Идти к Дзержинскому, чтобы хлопотать за Дана. Если он, разумеется, осознал все и просит о помощи. Можно надеяться, что трех-четырех недель со дня их случайной встречи хватило, чтобы все понять. Хотя встреча была немой, обменялись взглядами, и только, но, кажется, красноречивыми. А кроме этих недель были еще и месяцы после 6 июля, девять месяцев подпольного прозябания. Знал же Дан, что осужден трибуналом. Хотя наверняка знал и другое — Спиридонова освобождена, нашли возможным учесть ее прежние заслуги. Можно добиться прощения и для Дана. Он натура открытая и, если кается, ему можно верить, чего нельзя сказать о многих других эсерах, о той же Спиридоновой, в частности. Коварна, что и говорить. На заседании МК уже поднимался вопрос о ее аресте, по слухам, не унялась. Надо полагать, ребята Дзержинского не выпускают ее из поля зрения…

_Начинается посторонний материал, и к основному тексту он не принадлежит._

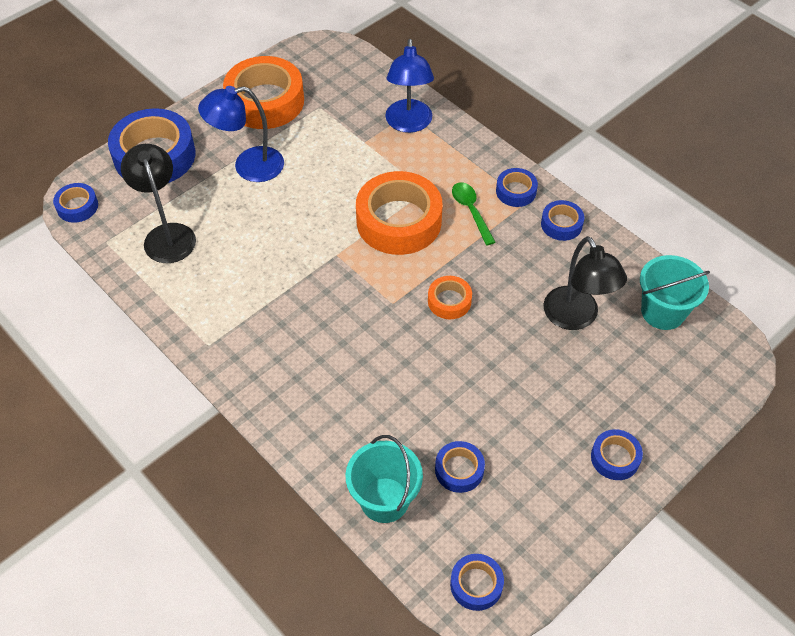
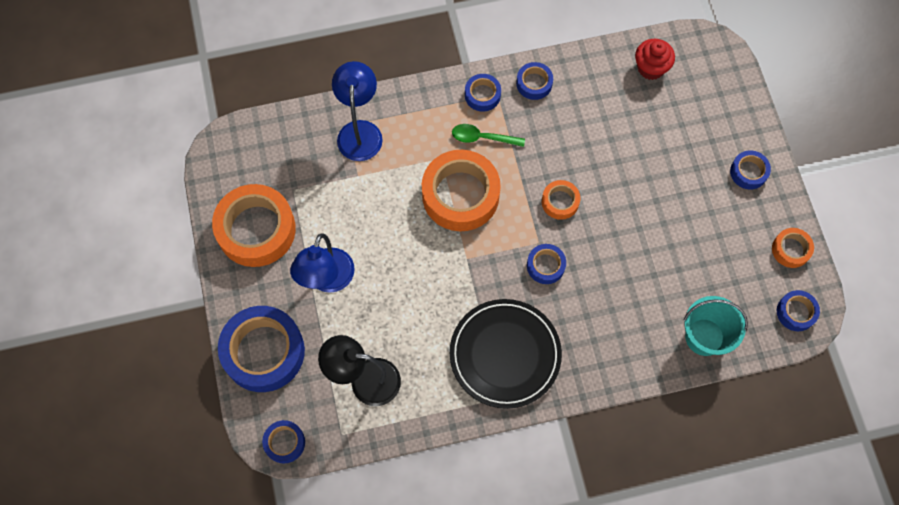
camera: 60 degrees left, 15 degrees up
(255, 328) = (505, 354): none -> black plate
(409, 124) = (360, 131): blue lamp -> blue lamp turned 120 degrees counterclockwise
(459, 470) = (706, 275): blue tape -> blue tape (545, 266)
(551, 544) = (790, 249): none -> orange tape
(576, 318) = (624, 126): black lamp -> none
(663, 312) = (651, 68): turquoise bucket -> red cupcake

Одни спасают человека и потом гордятся этим всю жизнь, и нет в этом ничего предосудительного; другие спасают не одного, а многих и забывают об этих фактах, как и о самих спасенных; но есть и такие, которые, оградив человека от гибели, даровав ему жизнь, считают своим долгом и впредь оберегать его до конца.
Отведя от кого-то смерть, ты взял па свои плечи груз его жизни и хотел бы впредь убеждаться, что груз этот не мнимый, что спас ты другого для блага, для дела борьбы и единства.
Однако же жизнь сложна, дни ее нелегки, и решить заранее не дано, благо ты сделал для человека или зло, обеспечил счастье или обрек на страдание, на горемычную жизнь. Потому, наверное, хочется и впредь оберегать спасенного тобой, чтобы твоя акция оставалась человечной подольше.
И получается в результате, у спасителя больше обязанностей перед спасенным, нежели наоборот. У него теперь как бы две жизни на совести — своя и чужая. Спас, чтобы отныне не забывать его, заботиться о нем, руководить им, чувствуя себя причастным и ответственным.
Но тот может и не захотеть такого опекунства, ему может оказаться вредной твоя забота. Как и тебе тоже.
Потому что, даровав жизнь, ты не смог, ты не в силах даровать еще и судьбу…
Он разорвал край бурого конверта Дана, вытянул содержимое, сложенные линованные листы из конторской книги. Из них выпала на стол листовка на серой бумаге, типографский текст столбиком и сверху крупно: «Резолюция». Развернул линованные листы и машинально, по привычке — в конец, к выводам…
— Я знаю, вы, как Владимир Ильич, делаете сразу три дела, — продолжала Аня, не снижая своей приподнятости, — по сейчас я вас очень прошу выслушать меня с особым вниманием. Дзержинский мне не поможет, поможете только вы.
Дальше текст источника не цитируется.